Only when commercial options are inadequate will the military be called upon to execute NEOs. A contingency in Taiwan is unlikely to develop in as discernable a manner as the Ukraine crisis; there could be a range of gray-zone incidents before the situation escalates into large-scale military mobilization. If China were to launch a surprise attack, though, there will be little time to evacuate noncombatants before the launch of military operations. This will necessitate small-scale but highly efficient NEOs, which are likely to be beyond the capacity of the parties directly involved in a conflict.

The withdrawal from Afghanistan was coordinated by the US military, which controlled access to and air traffic at Kabul airport. Many countries sent planes to transport evacuees, but such operations did not go smoothly, with some nearby governments refusing to temporarily accommodate or shelter evacuees[7]. In a Taiwan contingency, the use of ports and airports would no doubt remain under Taiwanese control, but assistance may be needed to coordinate the large number of ships and aircraft using those facilities. UN agencies and other organizations would also need to play a role in securing temporary shelters and evacuation centers with various governments.

The countries with the biggest capacity for transporting the large number of evacuees expected in a cross-strait emergency are the United States and Japan. In an earlier article, I noted that Japan would certainly be expected to help evacuate the citizens of other countries in the event of a contingency, and a failure to do so owing to legalistic obstacles would seriously undermine Japan’s standing in the international community.

It is only natural for Japan and the United States to take on the leading roles in responding to a Taiwan crisis. How such roles, including the evacuation of foreign nationals, can and should be performed by Japanese and US forces need to be determined as promptly as possible, while there is still time to consider a broad range of options.

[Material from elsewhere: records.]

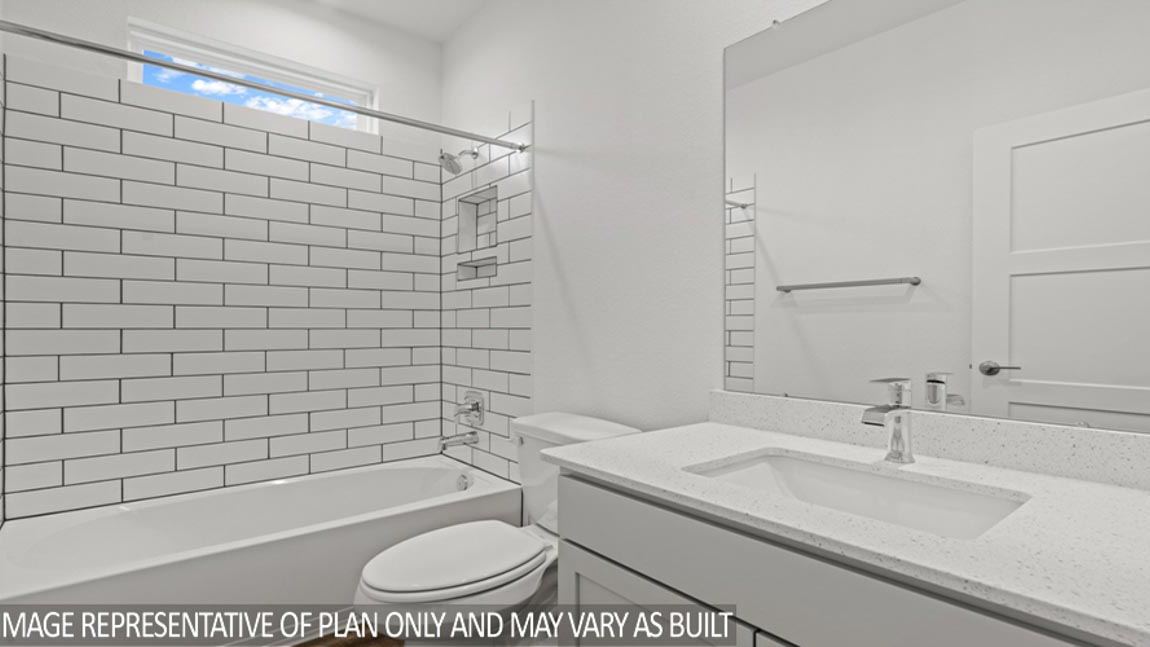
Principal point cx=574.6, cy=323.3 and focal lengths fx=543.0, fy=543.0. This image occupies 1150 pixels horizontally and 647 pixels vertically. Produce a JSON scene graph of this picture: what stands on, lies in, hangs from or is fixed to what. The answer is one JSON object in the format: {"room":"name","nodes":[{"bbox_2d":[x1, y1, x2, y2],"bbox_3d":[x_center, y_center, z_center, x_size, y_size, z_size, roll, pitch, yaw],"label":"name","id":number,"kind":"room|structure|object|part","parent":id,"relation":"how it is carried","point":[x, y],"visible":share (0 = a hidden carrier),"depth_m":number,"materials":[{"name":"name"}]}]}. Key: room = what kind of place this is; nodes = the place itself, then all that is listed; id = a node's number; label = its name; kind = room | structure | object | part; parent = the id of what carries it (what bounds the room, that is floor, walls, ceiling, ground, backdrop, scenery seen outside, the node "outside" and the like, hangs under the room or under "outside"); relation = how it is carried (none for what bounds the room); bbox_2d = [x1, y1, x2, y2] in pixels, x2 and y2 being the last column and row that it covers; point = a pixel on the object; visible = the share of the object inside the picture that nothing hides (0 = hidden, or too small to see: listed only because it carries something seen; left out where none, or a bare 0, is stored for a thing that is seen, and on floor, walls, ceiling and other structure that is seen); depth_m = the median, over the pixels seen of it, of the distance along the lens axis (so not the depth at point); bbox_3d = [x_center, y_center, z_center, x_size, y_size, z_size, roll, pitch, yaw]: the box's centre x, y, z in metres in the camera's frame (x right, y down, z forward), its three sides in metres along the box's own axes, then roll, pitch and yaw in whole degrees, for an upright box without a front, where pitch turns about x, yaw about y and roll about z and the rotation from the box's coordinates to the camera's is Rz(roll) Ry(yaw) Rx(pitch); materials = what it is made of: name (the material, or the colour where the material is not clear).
{"room":"bathroom","nodes":[
{"label":"bathroom","id":0,"kind":"room"},
{"bbox_2d":[0,0,446,521],"bbox_3d":[-1.468,-0.245,2.569,1.779,2.708,0.177,0,0,-40],"label":"back wall","id":1,"kind":"structure","parent":0,"point":[142,15],"depth_m":2.52,"materials":[{"name":"white tile"}]},
{"bbox_2d":[126,19,376,133],"bbox_3d":[-1.488,-1.113,2.604,1.033,0.276,0.072,0,0,-40],"label":"window","id":2,"kind":"structure","parent":1,"relation":"in","point":[288,64],"depth_m":2.54,"materials":[{"name":"white"}]},
{"bbox_2d":[288,624,404,646],"bbox_3d":[-0.364,1.130,1.187,1.883,0.088,3.551,0,0,-40],"label":"floor","id":3,"kind":"structure","parent":0,"point":[352,645],"depth_m":1.86,"materials":[{"name":"brown wood"}]},
{"bbox_2d":[0,456,524,641],"bbox_3d":[-1.148,0.906,2.169,1.663,0.399,0.801,0,0,-40],"label":"bathtub","id":4,"kind":"object","parent":3,"relation":"on","point":[252,551],"visible":0.88,"depth_m":1.90,"materials":[{"name":"white plastic"}]},
{"bbox_2d":[455,471,471,490],"bbox_3d":[-0.526,0.742,2.539,0.033,0.088,0.091,0,0,-40],"label":"overflow drain","id":5,"kind":"object","parent":4,"relation":"attached to","point":[460,483],"visible":0.96,"depth_m":2.53,"materials":[{"name":"silver metal"}]},
{"bbox_2d":[352,412,642,644],"bbox_3d":[-0.247,0.715,1.690,0.856,0.773,0.524,0,0,-40],"label":"toilet","id":6,"kind":"object","parent":3,"relation":"on","point":[448,578],"visible":0.62,"depth_m":1.57,"materials":[{"name":"white ceramic"}]},
{"bbox_3d":[-0.361,0.703,1.720,0.531,0.039,0.403,0,0,-40],"label":"toilet lid","id":7,"kind":"part","parent":6,"relation":"part of","materials":[{"name":"white plastic"}]},
{"bbox_2d":[555,469,1130,646],"bbox_3d":[0.526,0.701,0.993,0.619,0.785,1.076,0,0,-40],"label":"vanity cabinet","id":8,"kind":"object","parent":3,"relation":"on","point":[597,576],"visible":0.57,"depth_m":0.87,"materials":[{"name":"grey paint"}]},
{"bbox_3d":[0.116,0.842,1.168,0.035,0.521,0.435,0,0,-40],"label":"cabinet door","id":9,"kind":"part","parent":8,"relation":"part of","materials":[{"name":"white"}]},
{"bbox_2d":[547,414,1149,646],"bbox_3d":[0.561,0.301,0.999,0.579,0.032,1.237,0,0,-40],"label":"countertop","id":10,"kind":"structure","parent":8,"relation":"on","point":[1113,491],"depth_m":0.82,"materials":[{"name":"white stone"}]},
{"bbox_2d":[684,449,1029,540],"bbox_3d":[0.485,0.382,0.987,0.392,0.149,0.544,0,0,-40],"label":"sink","id":11,"kind":"object","parent":10,"relation":"in","point":[753,469],"visible":0.44,"depth_m":1.09,"materials":[{"name":"white ceramic"}]},
{"bbox_2d":[862,377,914,464],"bbox_3d":[0.636,0.198,1.100,0.161,0.173,0.055,0,0,-40],"label":"faucet","id":12,"kind":"object","parent":10,"relation":"on","point":[897,457],"visible":1,"depth_m":1.11,"materials":[{"name":"silver metal"}]},
{"bbox_2d":[304,0,491,41],"bbox_3d":[-0.355,-1.616,1.296,1.891,0.100,3.571,0,0,-40],"label":"ceiling","id":13,"kind":"structure","parent":0,"point":[423,1],"depth_m":2.74,"materials":[{"name":"white paint"}]},
{"bbox_2d":[446,0,1147,476],"bbox_3d":[0.270,-0.241,1.917,0.138,2.707,3.343,0,0,-40],"label":"right wall","id":14,"kind":"structure","parent":0,"point":[714,62],"depth_m":1.94,"materials":[{"name":"white paint"}]},
{"bbox_2d":[0,19,526,152],"bbox_3d":[-0.866,-0.758,1.858,1.634,0.047,0.046,0,0,-40],"label":"shower curtain rod","id":15,"kind":"object","parent":14,"relation":"attached to","point":[65,42],"visible":0.99,"depth_m":1.68,"materials":[{"name":"silver metal"}]},
{"bbox_2d":[438,147,477,173],"bbox_3d":[-0.567,-0.805,2.642,0.190,0.154,0.112,0,0,-40],"label":"shower head","id":16,"kind":"object","parent":14,"relation":"attached to","point":[450,159],"visible":0.99,"depth_m":2.61},
{"bbox_2d":[437,429,479,449],"bbox_3d":[-0.569,0.560,2.622,0.191,0.076,0.067,0,0,-40],"label":"tub spout","id":17,"kind":"object","parent":14,"relation":"attached to","point":[446,438],"visible":0.98,"depth_m":2.61,"materials":[{"name":"silver metal"}]},
{"bbox_2d":[454,390,485,426],"bbox_3d":[-0.534,0.419,2.668,0.091,0.172,0.177,0,0,-40],"label":"shower valve","id":18,"kind":"object","parent":14,"relation":"attached to","point":[473,405],"visible":0.99,"depth_m":2.65,"materials":[{"name":"silver metal"}]},
{"bbox_2d":[455,186,497,252],"bbox_3d":[-0.462,-0.447,2.733,0.090,0.415,0.352,0,0,-40],"label":"shower niche","id":19,"kind":"object","parent":14,"relation":"in","point":[477,245],"visible":0.72,"depth_m":2.81,"materials":[{"name":"white tile"}]},
{"bbox_2d":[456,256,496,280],"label":"lower wall niche","id":20,"kind":"object","parent":14,"relation":"in","point":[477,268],"visible":0.6,"depth_m":2.77,"materials":[{"name":"white tile"}]},
{"bbox_2d":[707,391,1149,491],"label":"backsplash","id":21,"kind":"structure","parent":14,"relation":"attached to","point":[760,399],"depth_m":1.12,"materials":[{"name":"white stone"}]},
{"bbox_2d":[725,0,1149,435],"bbox_3d":[0.766,-0.314,1.193,0.009,1.014,1.009,0,0,-40],"label":"mirror","id":22,"kind":"object","parent":14,"relation":"attached to","point":[1030,391],"visible":1,"depth_m":1.16,"materials":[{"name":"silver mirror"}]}
]}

  1. 1 Actions to evacuate one’s own citizens from a foreign country during an emergency are referred to as noncombatant evacuation operations (NEOs), a term used in the Guidelines for Japan-US Defense Cooperation. In Japan’s context, they correspond to the transport of Japanese nationals abroad, but due to unique restrictions on the SDF’s activities outside of Japan, such activities are generally far more restricted than those undertaken by other countries. See my earlier article (in Japanese) on this website, as well as “The Joint Japan-U.S. Response to a Taiwan Contingency—How to Prepare and Respond” (in English).
  2. 2 Afghanistan was not the first instance of delays in the evacuation of Japanese nationals due to a need to guarantee safety. Operations were similarly delayed in 1985 during the Iran-Iraq War, and it was only with the help of Turkey and other countries that Japanese nationals were airlifted to safety. For details, see my article cited in the note above.
  3. 3 Article 5 of the Act for the Establishment of the Ministry of Defense states that the duties, actions, authority of the SDF shall be in accordance with the Self-Defense Forces Law. This means that even those actions and activities that are based on other laws are construed as being stipulated in the SDF Law. Such provisions are called index clauses.
  4. 4 Article 4-1-9 of the Act for the Establishment of the Ministry of Foreign Affairs cites the protection of Japanese nationals abroad as being within the scope of the ministry’s jurisdiction.
  5. 5 Shigenobu Tamura, Ken’ichi Takahashi, Kazuhisa Shimada, ed., Nihon no boei hosei, Naigai Publishing, 2008, p. 188.
  6. 6Ukraine Tensions: Joe Biden Says US Citizens Should Leave Ukraine Now,BBC, February 12, 2022.
  7. 7 Some EU countries sought to avoid repeating the 2015 refugee crisis, when local residents reacted with hostility toward the flood of incoming refugees. “Afghanistan: How Many Refugees Are There and Where Will They Go?BBC, 31 August 2021. With US evacuation centers filling up, the use of bases in Japan and South Korea was also considered. Gordon Lubold and Alison Sider, “U.S. Considers Ordering Commercial Airlines to Help in Afghan Evacuation,The Wall Street Journal, August 21, 2021.